Even with frequency differences I would only expect 3-4x difference

Is it possible to get the data from your benchmark table so we can run the workload
in-house and determine why it is so slow

Also on the T2000 where does the database reside, local disk?

What OS is running on both boxes

Luke Monahan

I have been testing MySQL 5.0.45 as distributed by Sun on a T5120 over the last few days. The T5120 essentially a next gen T2000. Twice as many threads-per-core leads to 64 logical processors being seen by the OS. Another big change is the addition of an FPU per core rather than a single FPU for the whole chip as in the T2000. For comparison I’ve been up against a Sun X4100 with 2 AMD dual-cores. Both machines have 16GB of RAM, but I’ve been testing with and without a large cache enabled to see the difference. My tests are all using innodb and Sysbench (latest versions). I’ve been using mainly the MySQL config to tune, and haven’t delved into filesystem and OS configuration or source code changes (eek!) yet.

Essentially I am getting very similar results from each machine. The main difference is the resource utilization on the T5120 is much lower: 20% CPU versus 80-85% on the X4100. I have a while to go to see if I can do any better on both machines, but I am sure the Sun Niagara chips — especially in their latest incarnation — are very capable.

Luke Monahan

Peter:

The Niagara was running best at 32 thread concurrency — showing I believe a limit of MySQL to scaling out to more threads than this. Disk IO at this stage was fine (expected: separate disk IO tests showed the Niagara to excel here), so I am continuing to search for other bottlenecks. With low numbers of threads the Niagara was (predictably) slow, I only have results here from 4 threads upwards, but I can do some more tests for you if you like on Monday. I’ve still got a few days to finish up before we send the box back, so any suggestions on the most worthwhile benchmarks would help.

The Opteron ran it’s best at 8-12 threads.

Using Sysbench on 1M rows:

sysbench –test=oltp –num-threads= –max-time=60 –max-requests=0 –oltp-read-only=on run

T5120:
X=4: 400 TPS
X=8: 716 TPS
X=16: 1178 TPS
X=32: 1935 TPS
X=48: 1869 TPS
X=64: 1674 TPS

I do have some more R/W and benchmarks with different configs, but not at work to dig them out.

As far as getting your T2000 to work a bit better: http://hell.jedicoder.net/?p=88 contains some tuning resources at the bottom. I find the latest Coolstack release of MySQL has many of these applied already, so make sure you use that to test.

Mikael Ronstrom

Peter,
Your blog is usually a very interesting but this type of benchmarks is about as
informative as a benchmark of SELECT COUNT(*) from t and benchmarking InnoDB vs
MyISAM where MyISAM will beat InnoDB by a large factor.
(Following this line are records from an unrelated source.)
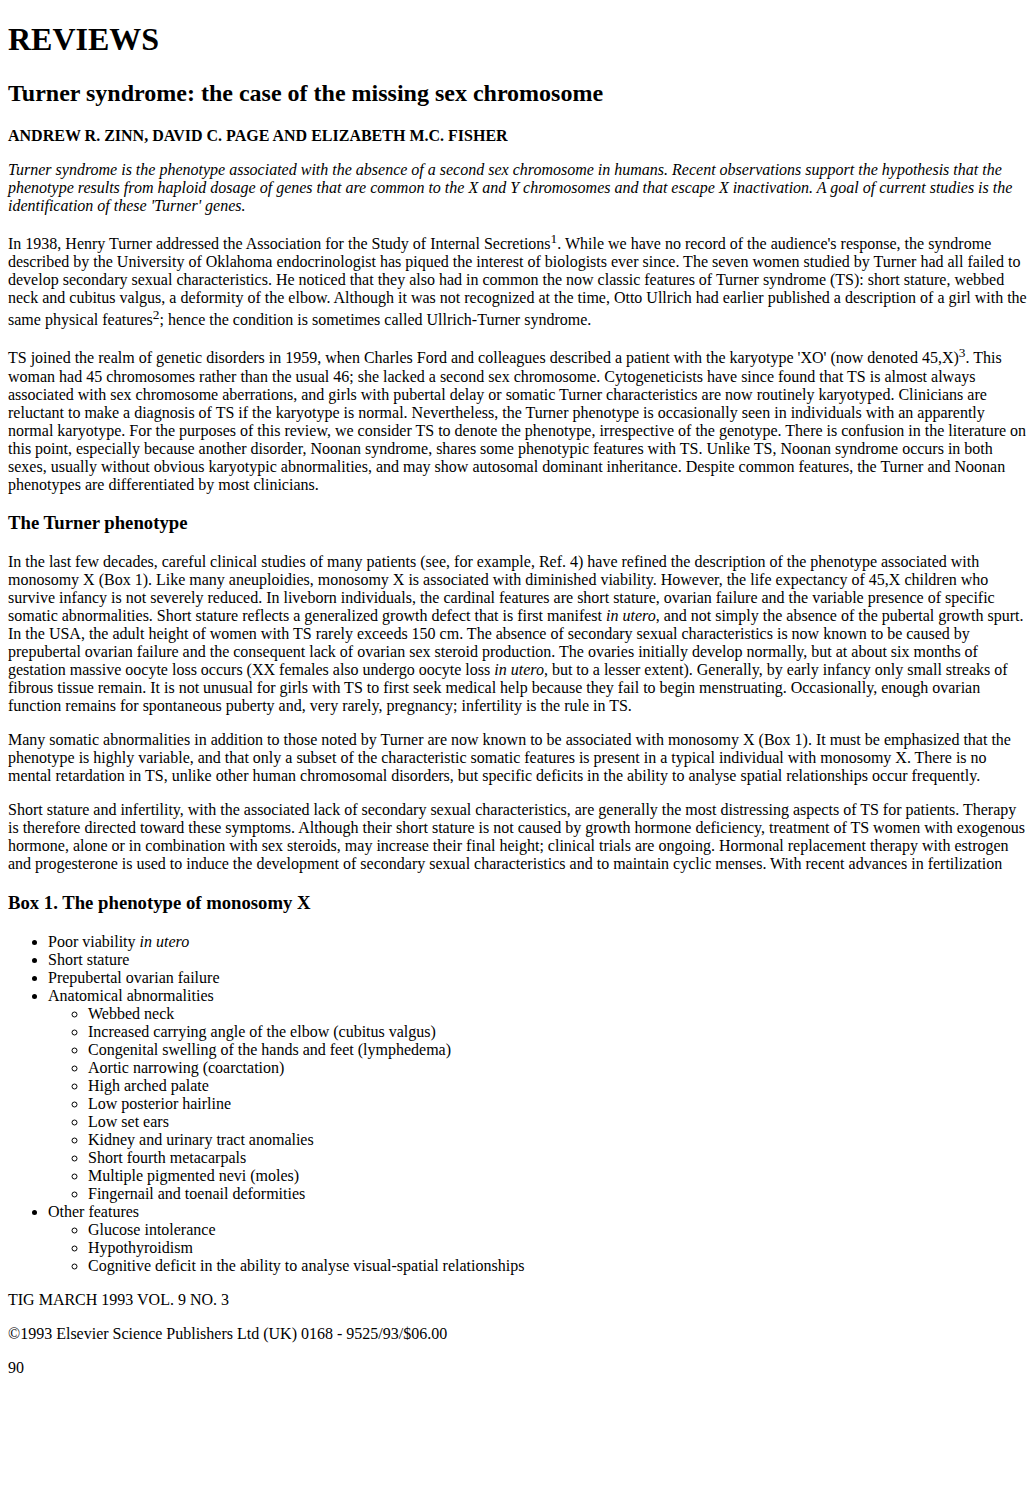REVIEWS
Turner syndrome: the case of the missing sex chromosome
ANDREW R. ZINN, DAVID C. PAGE AND ELIZABETH M.C. FISHER
Turner syndrome is the phenotype associated with the absence of a second sex chromosome in humans. Recent observations support the hypothesis that the phenotype results from haploid dosage of genes that are common to the X and Y chromosomes and that escape X inactivation. A goal of current studies is the identification of these 'Turner' genes.
In 1938, Henry Turner addressed the Association for the Study of Internal Secretions1. While we have no record of the audience's response, the syndrome described by the University of Oklahoma endocrinologist has piqued the interest of biologists ever since. The seven women studied by Turner had all failed to develop secondary sexual characteristics. He noticed that they also had in common the now classic features of Turner syndrome (TS): short stature, webbed neck and cubitus valgus, a deformity of the elbow. Although it was not recognized at the time, Otto Ullrich had earlier published a description of a girl with the same physical features2; hence the condition is sometimes called Ullrich-Turner syndrome.
TS joined the realm of genetic disorders in 1959, when Charles Ford and colleagues described a patient with the karyotype 'XO' (now denoted 45,X)3. This woman had 45 chromosomes rather than the usual 46; she lacked a second sex chromosome. Cytogeneticists have since found that TS is almost always associated with sex chromosome aberrations, and girls with pubertal delay or somatic Turner characteristics are now routinely karyotyped. Clinicians are reluctant to make a diagnosis of TS if the karyotype is normal. Nevertheless, the Turner phenotype is occasionally seen in individuals with an apparently normal karyotype. For the purposes of this review, we consider TS to denote the phenotype, irrespective of the genotype. There is confusion in the literature on this point, especially because another disorder, Noonan syndrome, shares some phenotypic features with TS. Unlike TS, Noonan syndrome occurs in both sexes, usually without obvious karyotypic abnormalities, and may show autosomal dominant inheritance. Despite common features, the Turner and Noonan phenotypes are differentiated by most clinicians.
The Turner phenotype
In the last few decades, careful clinical studies of many patients (see, for example, Ref. 4) have refined the description of the phenotype associated with monosomy X (Box 1). Like many aneuploidies, monosomy X is associated with diminished viability. However, the life expectancy of 45,X children who survive infancy is not severely reduced. In liveborn individuals, the cardinal features are short stature, ovarian failure and the variable presence of specific somatic abnormalities. Short stature reflects a generalized growth defect that is first manifest in utero, and not simply the absence of the pubertal growth spurt. In the USA, the adult height of women with TS rarely exceeds 150 cm. The absence of secondary sexual characteristics is now known to be caused by prepubertal ovarian failure and the consequent lack of ovarian sex steroid production. The ovaries initially develop normally, but at about six months of gestation massive oocyte loss occurs (XX females also undergo oocyte loss in utero, but to a lesser extent). Generally, by early infancy only small streaks of fibrous tissue remain. It is not unusual for girls with TS to first seek medical help because they fail to begin menstruating. Occasionally, enough ovarian function remains for spontaneous puberty and, very rarely, pregnancy; infertility is the rule in TS.
Many somatic abnormalities in addition to those noted by Turner are now known to be associated with monosomy X (Box 1). It must be emphasized that the phenotype is highly variable, and that only a subset of the characteristic somatic features is present in a typical individual with monosomy X. There is no mental retardation in TS, unlike other human chromosomal disorders, but specific deficits in the ability to analyse spatial relationships occur frequently.
Short stature and infertility, with the associated lack of secondary sexual characteristics, are generally the most distressing aspects of TS for patients. Therapy is therefore directed toward these symptoms. Although their short stature is not caused by growth hormone deficiency, treatment of TS women with exogenous hormone, alone or in combination with sex steroids, may increase their final height; clinical trials are ongoing. Hormonal replacement therapy with estrogen and progesterone is used to induce the development of secondary sexual characteristics and to maintain cyclic menses. With recent advances in fertilization
Box 1. The phenotype of monosomy X
Poor viability in utero
Short stature
Prepubertal ovarian failure
Anatomical abnormalities
Webbed neck
Increased carrying angle of the elbow (cubitus valgus)
Congenital swelling of the hands and feet (lymphedema)
Aortic narrowing (coarctation)
High arched palate
Low posterior hairline
Low set ears
Kidney and urinary tract anomalies
Short fourth metacarpals
Multiple pigmented nevi (moles)
Fingernail and toenail deformities
Other features
Glucose intolerance
Hypothyroidism
Cognitive deficit in the ability to analyse visual-spatial relationships
TIG MARCH 1993 VOL. 9 NO. 3
©1993 Elsevier Science Publishers Ltd (UK) 0168 - 9525/93/$06.00
90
A blog gives you the ability to quickly report findings but this blog certainly
lacked the normal proper technical research that I would expect from you.

Rgrds Mikael

Luke Monahan

Hi Peter,

Sorry I haven’t got back to this, but I’ll hopefully post some more benchmarks tomorrow. However, the single-threaded benchmarks aren’t going to do anything other than confirm what is already known: The Niagara isn’t aimed at single threaded workloads, and has never been advertised as such AFAIK. We are finding it to be well positioned for most web-based workloads (short queries, lots of them), but to do any data mining or long reporting processes we replicate to a more suitable server.